> [EXPLORE THE MATERIAL]:
1. From the 135th Street Library transcript, list every person it names as a writer who spent time at the library.
2. Carry the 135th Street Library transcript forward from its final line.

> [PROVIDED PASSAGE]:
She's actually from Chicago.
She went to New York on vacation and loved it and never went back, angering the Chicago Public Library.
[Chuckles] I hadn't been there too long when I began trying to write plays, and then in a short time, the organizer held experimental theater.
♪ Logsdon: In the library's tiny basement theater, actors like Harry Belafonte and Sidney Poitier got their starts.
♪ Whitmire: Regina Andrews set up cubicles for a lot of the artists who would come there to work on their projects, to do research for either their books or for their art.
It was a very productive time in terms of creating art and supporting one another.
♪ Logsdon: So many famous people hung out here-- writers like W.E.B.
Dubois, Langston Hughes, and Zora Neale Hurston.
The sculptor Augusta Savage taught art classes in the basement.
One of her students was the young Jacob Lawrence, who later painted memories from that time.
♪ Augusta Baker: That feeling for the community was always there... ♪ and these youngsters that came in, we didn't know what they'd be and what they wouldn't be, but we loved them.
♪ James Baldwin: I went to 135th Street Library at least 3 or 4 times a week, and I read everything there, I mean, every single book in that library.
I read books like they were some weird kind of food.
I was looking in books for a bigger world than the world in which I lived.

> [DATA EXCERPTS]:

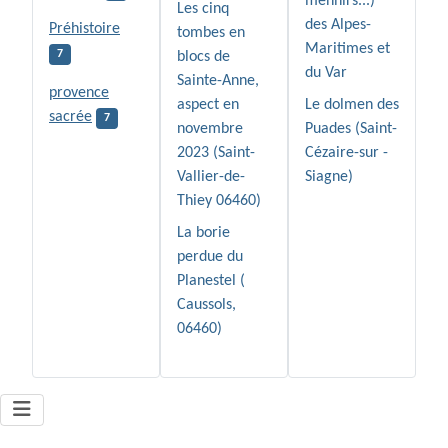
menhirs...)
Les cinq
des Alpes-
Préhistoire
tombes en
Maritimes et
7
blocs de
du Var
Sainte-Anne,
provence
aspect en
Le dolmen des
sacrée
7
novembre
Puades (Saint-
2023 (Saint-
Cézaire-sur -
Vallier-de-
Siagne)
Thiey 06460)
La borie
perdue du
Planestel (
Caussols,
06460)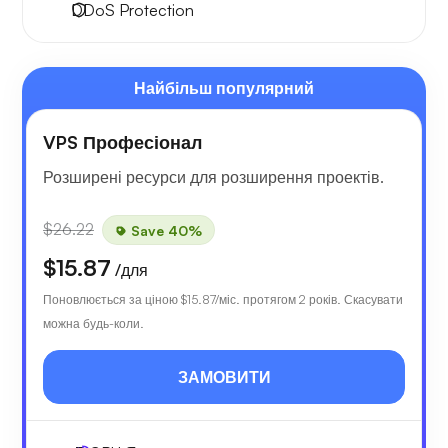
DDoS Protection
Найбільш популярний
VPS Професіонал
Розширені ресурси для розширення проектів.
$26.22
Save 40%
$15.87
/для
Поновлюється за ціною
$15.87
/міс. протягом 2 років. Скасувати
можна будь-коли.
ЗАМОВИТИ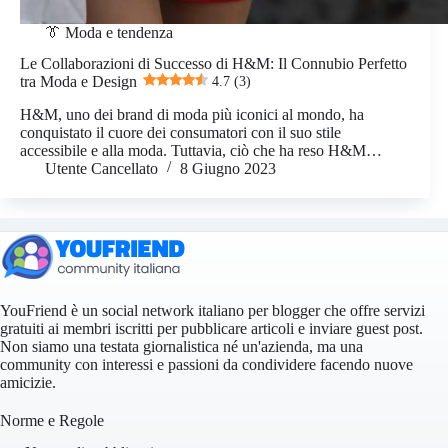
👔 Moda e tendenza
Le Collaborazioni di Successo di H&M: Il Connubio Perfetto
tra Moda e Design
4.7 (3)
H&M, uno dei brand di moda più iconici al mondo, ha
conquistato il cuore dei consumatori con il suo stile
accessibile e alla moda. Tuttavia, ciò che ha reso H&M…
Utente Cancellato
8 Giugno 2023
YouFriend è un social network italiano per blogger che offre servizi
gratuiti ai membri iscritti per pubblicare articoli e inviare guest post.
Non siamo una testata giornalistica né un'azienda, ma una
community con interessi e passioni da condividere facendo nuove
amicizie.
Norme e Regole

> [EXPECTED RESPONSES]:
1. W.E.B. Dubois, Langston Hughes, Zora Neale Hurston

2.
♪ In some blind and instinctive way, I knew that what was happening in those books was also happening all around me, and I was trying to make a connection between the books and the life I saw and the life I lived.
♪ You think your pain and your heartbreak are unprecedented in the history of the world, but then you read.
It was books that taught me the things that tormented me the most were the very thing that connected me with all the people who were alive, who had ever been alive.
♪ [Train whistle blows] Logsdon: James Baldwin grew up surrounded by people who had fled the South, and these new Harlem Library users did not forget those they left behind.
♪ This is footage I found in the South Carolina State Archives.
♪ These buildings were called Faith Cabin Libraries because they were started with nothing but faith by a poor white farmer, a Black schoolteacher, and a congregation in Harlem that sent down a thousand books.
♪ The Faith Cabin Library movement built over 75 libraries throughout South Carolina and Georgia.
I found archival traces like this all over the South of the people who'd been shut out pushing forward the movement's ideals.
♪ In Southern cities, Black leaders and their white allies eventually persuaded Andrew Carnegie to fund and handful of Black-only branches.
Here's the first one, in Louisville, Kentucky, where Reverend Thomas Blue started a small training program that grew into the first library school for Black Americans.
♪ Librarian Annie McPheeters got her library degree here, and a few years after graduating, she was hired in Atlanta.
♪ The King family lived down the street.
♪ McPheeters: I have some very fond memories of Martin Luther King, Jr. ♪ He loved to read and came to the library many times during the week, and he would walk up to the desk, and he would look me straight in the eye, and I'd say, "Hello, Martin Luther.
What's on your mind?"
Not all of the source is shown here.